Answering the Call to Serve
Some 3,000 volunteers turn out to help out
| From Commonwealth | By Cynthia K. Buccini
Children enjoy the rides at a carnival in New Delhi, India.
Photograph by Veronique Folcolini
On April 17, more than 3,000 BU alumni, students, faculty, and staff around the world served lunch to the homeless, helped build a home for the needy, cleared trails in state and national parks, and volunteered at local food banks.
They were part of the Boston University Alumni Association’s inaugural Global Day of Service, which, along with individual alumni and the BU Community Service Center, organized community service opportunities from Boston to San Francisco, Sydney to Shanghai. There were approximately fifty sites, including the Greater Boston Food Bank, the Franklin Park Zoo, in Dorchester, Massachusetts, the Downtown Women’s Center, in Los Angeles, California, and Blackwattle Bay, in Sydney, Australia.
Parul Vadehra (COM’03) of New Delhi, India, organized a free carnival for underprivileged children enrolled in the academic support program of her family’s charity, Love & Care. The nongovernmental organization offers health care, education, community development, youth, and female empowerment programs that benefit women and children in urban slums and villages.
The children ate ice cream, sipped cold drinks, had their faces painted, and enjoyed rides, games, and a performance by the band Cyanide. “The members of the band interacted with the young crowd, sang popular Hindi film songs, and even had the children take over the vocals of some of the numbers,” Vadehra says. “This was the highlight of the day.”

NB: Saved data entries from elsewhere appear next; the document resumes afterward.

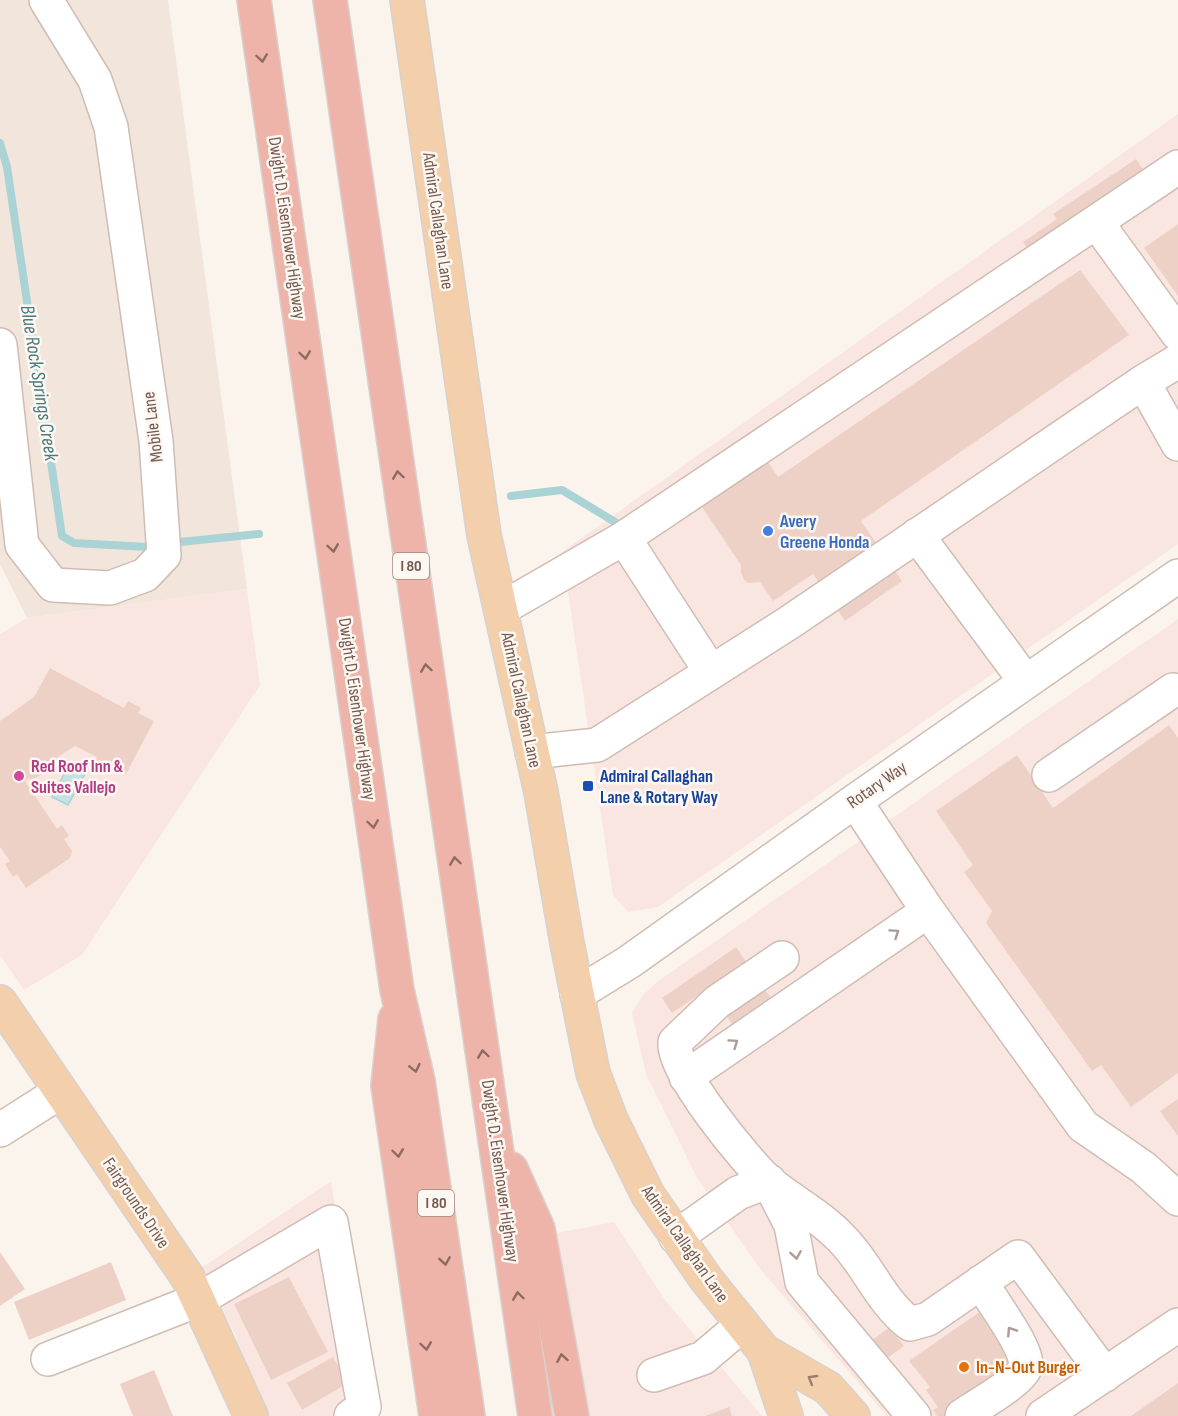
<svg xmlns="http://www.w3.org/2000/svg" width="1178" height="1416" font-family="'Sofia Sans Condensed',sans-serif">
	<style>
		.residential { fill: #f2e5db }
		.commercial { fill: #fae6e1 }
		.water { fill: #c2e3e4; stroke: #a9d3d4; stroke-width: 1.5 }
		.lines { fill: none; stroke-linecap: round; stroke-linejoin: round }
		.stream { stroke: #a9d3d4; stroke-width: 8 }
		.building { fill: #eed1c6 }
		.minor-casing { stroke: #cfbdb4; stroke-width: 36 }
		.major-casing { stroke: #d8d1ce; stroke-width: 36 }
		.highway-casing { stroke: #d8d1ce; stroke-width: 36 }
		.minor { stroke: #fff; stroke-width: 33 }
		.major { stroke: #f3d0ab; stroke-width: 33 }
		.highway { stroke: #efb4a9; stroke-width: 33 }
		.oneway { stroke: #8d6b62 }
		.oneway2 { stroke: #ac9b96 }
		.oneway3 { stroke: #9b7d6b }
		.shop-dot { fill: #3f7fe0; stroke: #fef8f2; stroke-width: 2 }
		.hotel-dot { fill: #d1479c; stroke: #fef8f2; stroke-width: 2 }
		.transit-dot { fill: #1a4fb4; stroke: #fef8f2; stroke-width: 2 }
		.food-dot { fill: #e8710a; stroke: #fef8f2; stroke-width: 2 }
		.labels { text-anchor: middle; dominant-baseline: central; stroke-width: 5; stroke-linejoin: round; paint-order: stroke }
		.shield { fill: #fef8f2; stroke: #9e8981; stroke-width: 1.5 }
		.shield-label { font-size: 16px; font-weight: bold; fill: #755950 }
		.street-label { font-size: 18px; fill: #755950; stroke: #fef8f2 }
		.shop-label { font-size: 18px; font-weight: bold; fill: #366cbe; stroke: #fef8f2; text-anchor: start }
		.hotel-label { font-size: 18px; font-weight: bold; fill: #b23c85; stroke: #fef8f2; text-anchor: start }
		.transit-label { font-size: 18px; font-weight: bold; fill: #164399; stroke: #fef8f2; text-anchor: start }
		.food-label { font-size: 18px; font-weight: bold; fill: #c56008; stroke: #fef8f2; text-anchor: start }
		.water-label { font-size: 20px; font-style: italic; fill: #487b7f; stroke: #fef8f2 }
	</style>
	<rect width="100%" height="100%" fill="#fbf4ec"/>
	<path class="residential" d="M0 0H168L247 589 27 618 0 564Z"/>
	<path class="commercial" d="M1178 114V544L658 907 628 912 613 895 562 552Z
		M247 589 260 685 82 955 24 990 0 955V634L27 618Z
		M1178 619V1416H887L760 1269 697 1178 646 1074 632 1013 643 995 657 982Z
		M331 1181 367 1416H264L235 1334 201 1268Z
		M614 1222 665 1300 762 1416H590L582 1399 557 1233Z"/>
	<path class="water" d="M69 765 85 774 68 805 52 797Z"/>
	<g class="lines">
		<path class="stream" d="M0 143 7 167 62 536 74 543 148 547
			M511 496 562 490 615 522
			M180 542 259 534"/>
	</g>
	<path class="building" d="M1136 159 1153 185 1036 262 1023 242 1057 219 1053 214Z
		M1178 224V296L1144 248Z
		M1080 270 1129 335 861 521 902 581 845 621 813 574 773 601 760 582 748 583 744 580 741 573V565L702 507 768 462 778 477Z
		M50 668 124 708 128 701 141 708 138 713 154 721 126 774 111 766 109 770 94 762 97 757 75 746 58 757 61 762 31 781 30 778 25 781 57 829 62 825 69 836 64 839 72 851 70 858 26 888 17 874 13 877 5 864 10 861 0 847V721L34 697Z
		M1169 725 1178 738V1073L1131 1107 1101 1065 1092 1071 986 923 992 911 964 872 973 865 936 811 1017 755 1053 808Z
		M736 947 771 998 732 1024 707 989 672 1013 662 998Z
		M1178 1099V1136L1160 1111Z
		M0 1252 25 1289 0 1306Z
		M111 1262 126 1300 29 1340 14 1302Z
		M289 1277 328 1352 271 1380 234 1304Z
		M1001 1297 1013 1374 949 1416H937L933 1410 938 1407 926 1390 930 1387 909 1361Z
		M890 1327 904 1346 882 1362 868 1343Z
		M333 1357 348 1383 302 1410 287 1383Z
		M154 1370 173 1416H133L120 1384Z
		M1178 1383V1416H1131Z
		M729 1407 732 1416H705Z"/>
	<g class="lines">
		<g class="minor-casing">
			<path id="minor" d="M1097 223 1178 334
				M0 345 22 545 53 585 110 588 145 575 164 555 156 441 111 127 95 80 46 0
				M1143 382 1178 444
				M917 535 1026 682
				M624 538 1178 167
				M501 609 624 538 711 672
				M532 752 597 745 790 622 1143 382 1178 361
				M1049 775 1173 690
				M855 801 928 911 1083 1126 1144 1168 1178 1199
				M782 958 717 1002 675 1042C670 1069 748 1164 770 1183 793 1202 822 1217 842 1239 868 1265 880 1301 910 1324L928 1319 1018 1257 1105 1375
				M577 994 629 962 855 801 1178 576
				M686 1077 928 911
				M0 1130 60 1092
				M772 1188 791 1225 802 1282 914 1416
				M676 1237 738 1193 769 1181
				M48 1359 198 1300 331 1222 364 1407 351 1416
				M654 1375 703 1358 742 1325
				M962 1416C976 1406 1020 1382 1025 1368 1032 1353 990 1299 981 1282
				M1043 1416 1178 1325"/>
		</g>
		<g class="major-casing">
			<path id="major" d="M407 0 484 535 541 792 567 943 593 1073 611 1120 648 1195 706 1279 764 1351 828 1388 853 1416
				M0 1002 188 1278 251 1416
				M764 1351 786 1416"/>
		</g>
		<g class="highway-casing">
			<path id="highway" d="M254 0 397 990 418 1081 468 1416
				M330 0 535 1416
				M395 1019 388 1086 436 1416
				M511 1169 538 1229 572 1416"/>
		</g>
		<use href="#minor" class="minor"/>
		<use href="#major" class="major"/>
		<use href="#highway" class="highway"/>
	</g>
	<defs><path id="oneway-chevron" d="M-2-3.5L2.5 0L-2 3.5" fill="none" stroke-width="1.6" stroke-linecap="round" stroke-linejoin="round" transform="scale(1.5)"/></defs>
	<g class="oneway">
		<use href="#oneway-chevron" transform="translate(262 58) rotate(82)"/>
		<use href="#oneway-chevron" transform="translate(305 355) rotate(82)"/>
		<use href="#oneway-chevron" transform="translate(398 475) rotate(-98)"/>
		<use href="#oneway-chevron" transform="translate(333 548) rotate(82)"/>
		<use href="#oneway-chevron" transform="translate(426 668) rotate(-98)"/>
		<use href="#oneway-chevron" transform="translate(373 824) rotate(82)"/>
		<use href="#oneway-chevron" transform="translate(455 861) rotate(-98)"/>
		<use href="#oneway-chevron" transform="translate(483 1054) rotate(-98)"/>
		<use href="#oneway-chevron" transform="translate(415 1068) rotate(77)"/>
		<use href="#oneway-chevron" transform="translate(398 1153) rotate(82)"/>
		<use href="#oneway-chevron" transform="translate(445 1261) rotate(81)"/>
		<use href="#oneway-chevron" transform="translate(518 1296) rotate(-98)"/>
		<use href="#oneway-chevron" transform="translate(426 1346) rotate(82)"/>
		<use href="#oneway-chevron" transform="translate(562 1358) rotate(-100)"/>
	</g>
	<g class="oneway2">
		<use href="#oneway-chevron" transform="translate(895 933) rotate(-34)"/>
		<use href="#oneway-chevron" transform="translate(734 1043) rotate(-35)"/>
		<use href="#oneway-chevron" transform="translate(796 1255) rotate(81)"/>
		<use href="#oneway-chevron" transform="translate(1011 1331) rotate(-123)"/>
	</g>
	<use class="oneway3" href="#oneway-chevron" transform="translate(812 1379) rotate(-150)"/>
	<circle class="shop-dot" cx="768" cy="531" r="6"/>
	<circle class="hotel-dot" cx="19" cy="776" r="6"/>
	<rect class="transit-dot" x="582" y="780" width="12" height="12" rx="3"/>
	<circle class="food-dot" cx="964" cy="1367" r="6"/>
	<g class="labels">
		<g class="shield">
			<rect x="393" y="553" width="36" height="26" rx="4.5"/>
			<rect x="418" y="1190" width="36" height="26" rx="4.5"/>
		</g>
		<g class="shield-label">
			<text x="411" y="566">I 80</text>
			<text x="436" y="1203">I 80</text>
		</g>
		<g class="street-label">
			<text transform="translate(438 221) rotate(82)">Admiral Callaghan Lane</text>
			<text transform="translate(287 228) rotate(82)">Dwight D. Eisenhower Highway</text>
			<text transform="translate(153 427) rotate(-97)">Mobile Lane</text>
			<text transform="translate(521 700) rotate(78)">Admiral Callaghan Lane</text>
			<text transform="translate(357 709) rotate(82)">Dwight D. Eisenhower Highway</text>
			<text transform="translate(877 785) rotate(-35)">Rotary Way</text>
			<text transform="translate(500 1171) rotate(82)">Dwight D. Eisenhower Highway</text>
			<text transform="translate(136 1203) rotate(56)">Fairgrounds Drive</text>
			<text transform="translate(685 1244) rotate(55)">Admiral Callaghan Lane</text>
		</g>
		<g class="shop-label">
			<text x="780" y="521">Avery<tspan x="780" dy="21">Greene Honda</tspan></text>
		</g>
		<g class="hotel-label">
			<text x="31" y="766">Red Roof Inn &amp;<tspan x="31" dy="21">Suites Vallejo</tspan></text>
		</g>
		<g class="transit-label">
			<text x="600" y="776">Admiral Callaghan<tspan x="600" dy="21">Lane &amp; Rotary Way</tspan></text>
		</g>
		<g class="food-label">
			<text x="976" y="1367">In-N-Out Burger</text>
		</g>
		<g class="water-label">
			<text transform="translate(39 383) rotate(81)">Blue Rock Springs Creek</text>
		</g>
	</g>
</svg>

Justin Latona (ENG’95) of Fort Lauderdale, Florida, organized a cleanup of a section of Crandon Park, in Key Biscayne. A cold snap had damaged the tree life, littering the ground with dead palm fronds.
“Although we had a turnout of less than ten, we worked like a small army,” Latona says. “The two Miami-Dade workers who assisted our group said they came around the corner thinking there was a group of fifty or more helping.”
Sorboni Banerjee (COM’02), a 7News reporter and weekend anchor for WHDH in Boston, volunteers at Belle of the Ball in Boston, distributing prom dresses to high school juniors and seniors.
Photograph by Matt Kalinowski
Day of Service chair Ed Westerman (CGS’66, COM’68) spent the morning of April 17 with alumni and students at the AstraZeneca Hope Lodge in Jamaica Plain, Massachusetts, where cancer patients traveling more than forty miles to Boston for outpatient treatment can stay for free. The group emptied the trash and cleaned the kitchens and laundry rooms.
That afternoon Westerman and other volunteers helped out at an annual event called Belle of the Ball, sponsored by Anton’s Cleaners. The business collects, cleans, and distributes prom dresses to high school juniors and seniors who would otherwise not have the opportunity to attend their school’s prom. Volunteers helped nearly 400 young women choose dresses, shoes, and purses, among other duties.
Westerman calls the Global Day of Service a success. “I always have high expectations,” he says, “which is why next year, I would like each of the 3,000 to get at least one additional person involved so that it begins to exponentially grow.”